By Will Dunham
WASHINGTON (Reuters) - Cheetahs can aptly be called the race cars of the animal kingdom: sleek, graceful and supremely speedy.
Scientists have now taken a bit of a look under the hood of these feline Ferraris to gauge how much energy they burn as they traverse their African habitats and to gain insight into factors that may be contributing to their precipitous population plunge.
A study published on Thursday in the journal Science described how researchers tracked 19 free-roaming cheetahs for two weeks at two sites in South Africa and Botswana. They measured energy expenditure after injecting cheetahs with isotope-laden water and later analyzing their feces.
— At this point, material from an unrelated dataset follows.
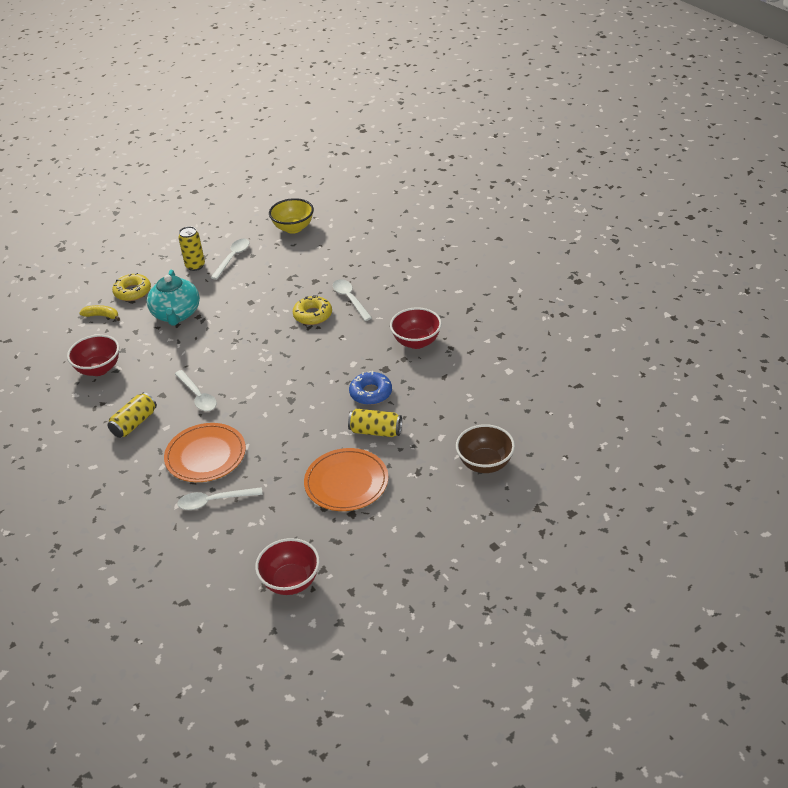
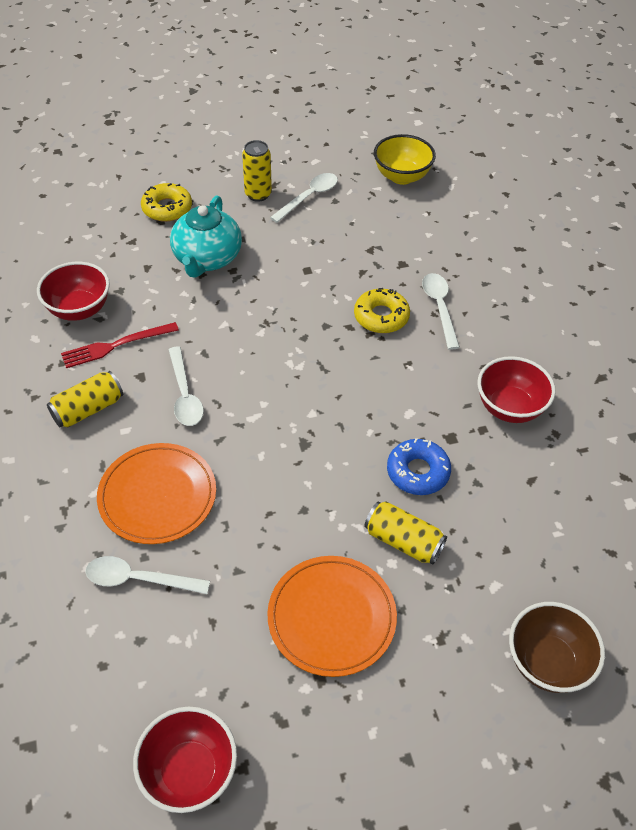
camera: 15 degrees right, 10 degrees up
yellow banana [79,305,120,321] -> none
none -> red fork [61,322,179,368]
They were surprised to learn that cheetahs used relatively little energy in their high-speed chases for prey like gazelles and impalas. The world's fastest land mammals, known for their spotted coat, cheetahs accelerate from a standstill to 60 mph (96 kph) in three seconds in amazing short bursts of speed.
"Our data suggest that they are indeed perfectly adapted to this hunting technique. They recover pretty fast, so the high-speed hunting doesn't really affect their quality of life," said one of the researchers, North Carolina State University biologist Johnny Wilson.
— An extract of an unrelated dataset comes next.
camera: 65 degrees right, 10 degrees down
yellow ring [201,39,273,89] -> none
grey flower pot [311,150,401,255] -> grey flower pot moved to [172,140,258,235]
The findings also contradicted the hypothesis that cheetahs expend an inordinate amount of energy catching new prey after bigger competing predators like lions and hyenas steal carcasses brought down by them.
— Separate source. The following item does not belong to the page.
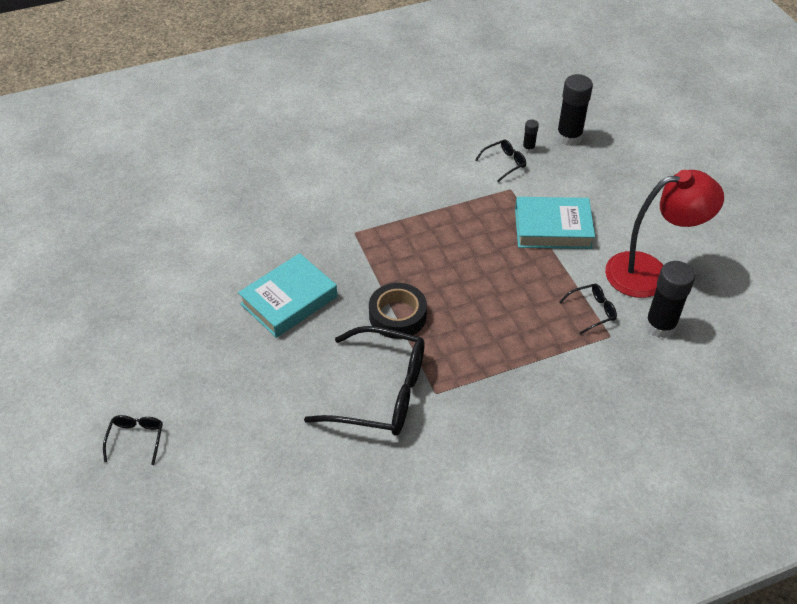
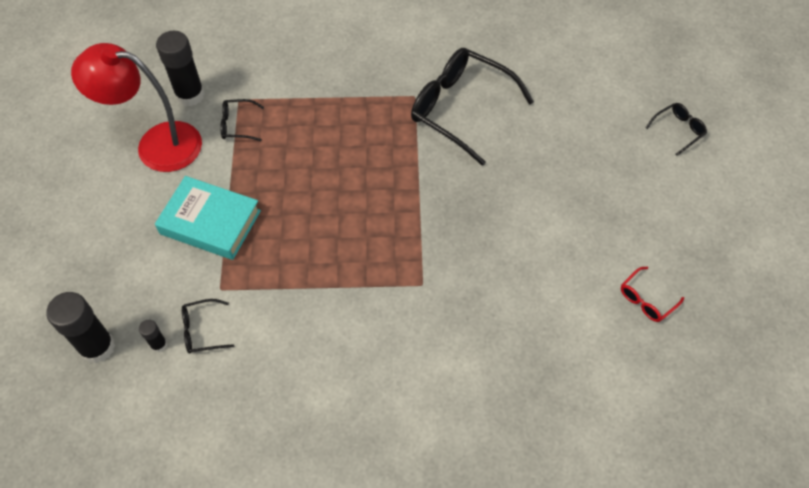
camera: 160 degrees left, 10 degrees up
black glasses [103,415,163,465] -> black glasses turned 150 degrees counterclockwise [646,103,707,156]
turquoise book [238,253,337,338] -> none
black tape [369,283,427,339] -> none
none -> red glasses [621,267,684,322]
Their biggest energy drain was the distances cheetahs must walk while seeking prey thanks to man-made problems like habitat loss in grasslands and other areas, fences restricting free travel and people killing too many of the animals cheetahs eat.
Queen's University Belfast biologist Michael Scantlebury, who led the study, said the cheetahs traveled up to nearly 19 miles (30 km) per day. He said "cheetahs may be Ferraris but most of the time they are driving slowly," traipsing over sand dunes in baking heat with no water to drink.
Cheetah populations have declined from about 100,000 to 10,000 over the past century, experts say.
"It is us humans that are going to be responsible for their dwindling numbers. We need to be even more careful to look after and maintain the remaining areas of the world that are truly wild, and we need to think about the consequences of our actions," Scantlebury said.
Another study in the same journal used a different approach to assess energy expenditure in another big cat, the mountain lion of the Americas, also known as a puma or cougar.
Scientists studied energy expenditure by mountain lions by somehow putting some on treadmills. They then used a special tracking collar to monitor their movements in the wild. Mountain lions do not use speed, but use an energy-conserving sneak attack with a lethal pounce.
"The more time that the animals could spend in low-activity level behaviors - stalking, sit-and-waiting, slow walking - the greater the relative benefit of the kill, basically less calories expended for obtaining prey calories," said University of California-Santa Cruz wildlife physiologist Terrie Williams.